Certains pays n'ont pas les capacités militaires, d'autres disent craindre la «surchauffe» après trois mois d'intervention en Libye: pour le patron du Pentagone, les Européens doivent mutualiser leurs moyens pour que l'Otan ne devienne pas une coquille vide.

La campagne aérienne de l'Otan met en lumière l'atrophie des budgets militaires de nombreux pays et la nécessité pour les Européens de mieux se coordonner pour y parer, a affirmé le secrétaire américain à la Défense Robert Gates lors d'un entretien à l'AFP la semaine passée.

Début juin, le ministre, qui quittera ses fonctions jeudi, avait mis en garde dans un discours virulent à Bruxelles contre l'avenir «sombre» qui guette l'Alliance atlantique si les Européens n'y prêtent pas plus attention.

«Franchement, bon nombre de ces alliés restent à l'écart, non pas parce qu'ils ne veulent pas participer, mais simplement parce qu'ils ne peuvent pas. Les moyens militaires ne sont tout simplement pas là», avait-il alors déploré en évoquant la Libye.

«Le fait est, comme je l'ai dit à Bruxelles, qu'il y a une capacité militaire importante et beaucoup d'argent dépensé en Europe», a affirmé M. Gates à l'AFP. «Le problème est la façon dont il est dépensé et le fait de ne pas reconnaître suffisamment que tous les pays de l'Otan n'ont pas les moyens de disposer de l'ensemble de l'éventail des capacités militaires».

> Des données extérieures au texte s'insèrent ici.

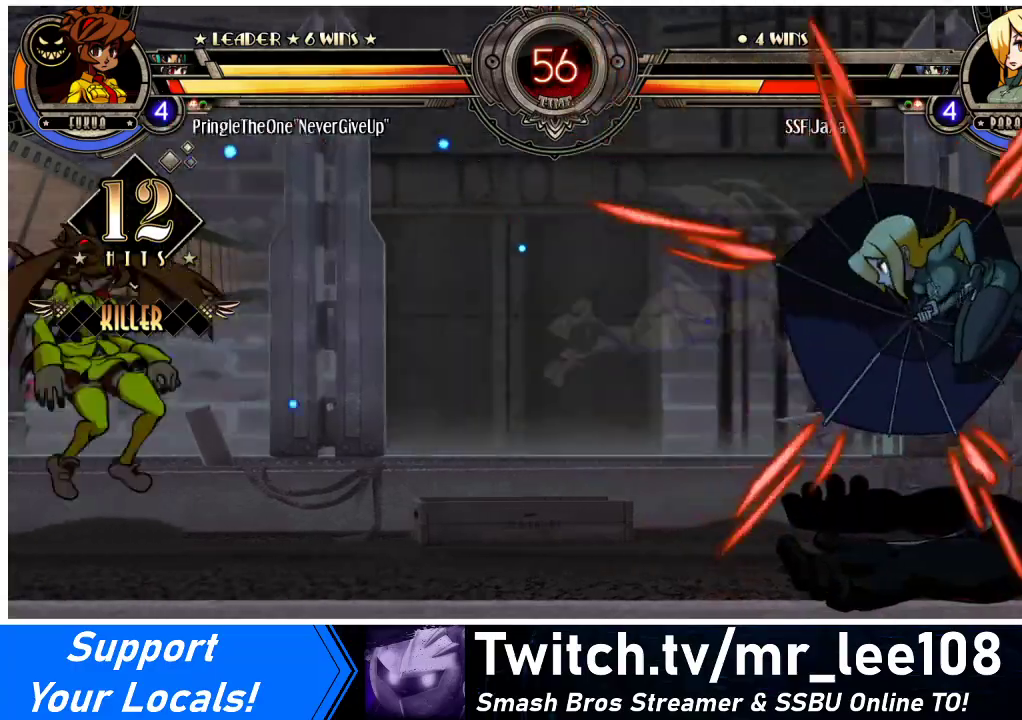
{"buttons": ["DPAD_UP", "DPAD_RIGHT"], "events": [[233, "DPAD_LEFT", "down"], [300, "DPAD_LEFT", "up"], [333, "DPAD_LEFT", "down"], [467, "DPAD_LEFT", "up"], [500, "DPAD_RIGHT", "down"], [500, "DPAD_UP", "down"]]}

Hors États-Unis, les membres de l'Otan dépensent 300 milliards de dollars par an pour leur défense et pourtant Washington prend en charge 75% des dépenses militaires de l'Alliance.

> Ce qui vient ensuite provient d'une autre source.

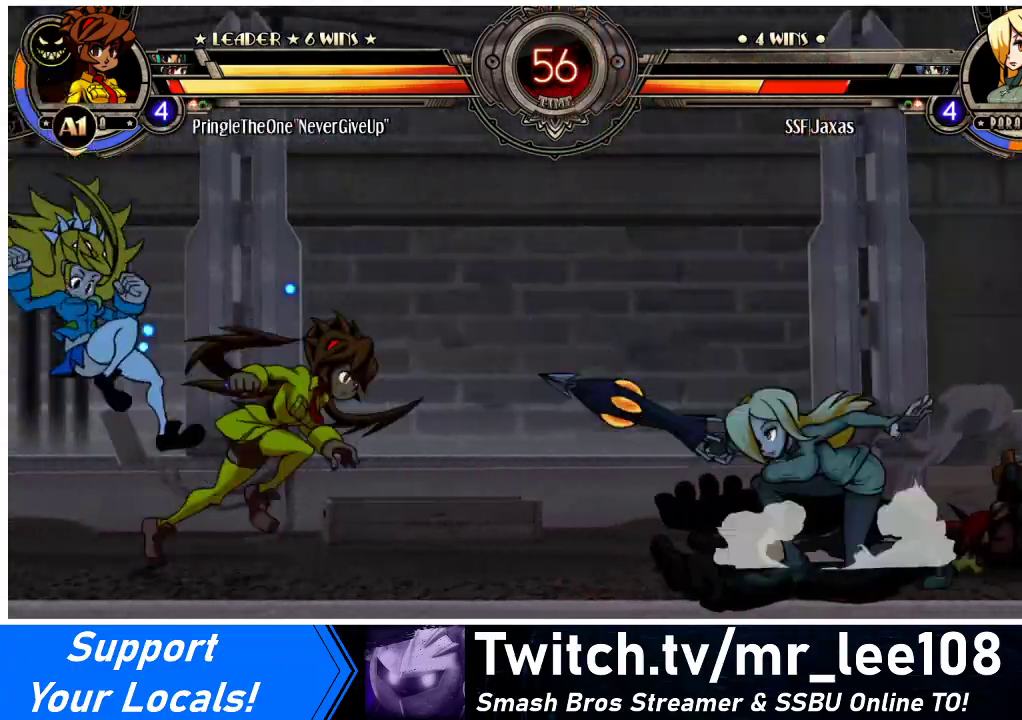
{"buttons": ["DPAD_RIGHT"], "events": [[133, "DPAD_UP", "up"], [300, "SQUARE", "down"], [433, "SQUARE", "up"]]}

Les Européens manquent notamment de moyens de surveillance et de reconnaissance pour identifier les cibles qu'ils veulent bombarder en Libye.

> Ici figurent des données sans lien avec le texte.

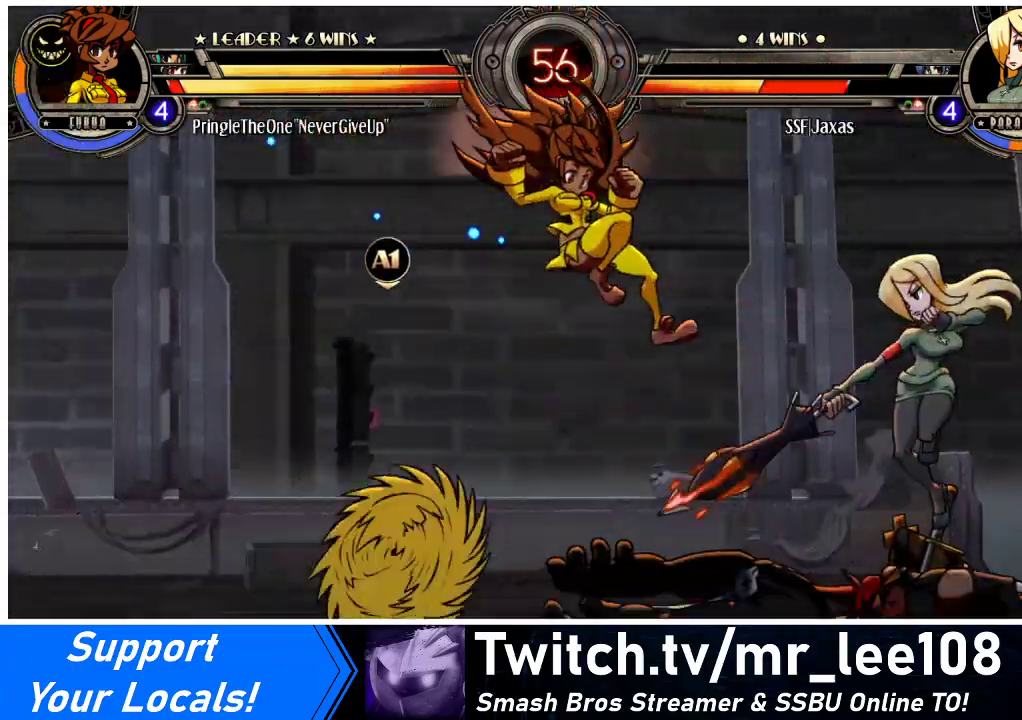
{"buttons": ["DPAD_RIGHT"], "events": [[233, "DPAD_DOWN", "down"], [433, "DPAD_DOWN", "up"]]}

Ils doivent commencer à «mettre en commun leurs ressources», selon M. Gates. «Certains pays ne peuvent s'offrir les F16 mais ils peuvent mettre en commun leurs moyens comme ils l'ont fait pour l'avion-cargo C17, et avoir alors une capacité réelle».

«Il y a encore deux millions de militaires en Europe, pourquoi est-il si difficile d'en trouver 25.000» pour une opération, a-t-il encore demandé.

En Libye, seuls huit des 28 pays de l'Otan - États-Unis, Belgique, Canada, Danemark, France, Italie, Norvège et Royaume-Unis - participent aux frappes aériennes. La moitié des membres de l'Alliance n'apporte aucune contribution.

Fers de lance de l'intervention et rares pays au sein de l'Otan avec la Grèce, l'Albanie et les États-Unis à respecter le seuil de 2% du PIB prôné par l'Alliance pour la défense, la France et la Grande-Bretagne commencent à s'inquiéter des effets d'une campagne prolongée en Libye.

De hauts gradés britanniques ont mis en doute la capacité de la Royal Air Force et de la Royal Navy à mener à bien leurs missions en Libye si les opérations devaient se prolonger au-delà de l'été.

En France, le chef d'état-major de la Marine, l'amiral Pierre-François Forissier, dément toute «surchauffe» mais prévient qu'une longue indisponibilité attend le porte-avions Charles-de-Gaulle en 2012 si les opérations se prolongent trop.

Fier de son action en Libye, Nicolas Sarkozy n'a pas manqué de dénoncer la déclaration «injuste» de Robert Gates, «qui ne correspond à aucune réalité», même si les propos du ministre semblaient viser d'autres pays.

La participation américaine en Libye se résume selon le président français à «deux drones» et «un certain nombre d'avions ravitailleurs».

Selon le Pentagone, 70 appareils américains continuent de prendre part à l'opération, dont des chasseurs-bombardiers F15 et F16. Au moins 119 frappes américaines ont eu lieu depuis début avril.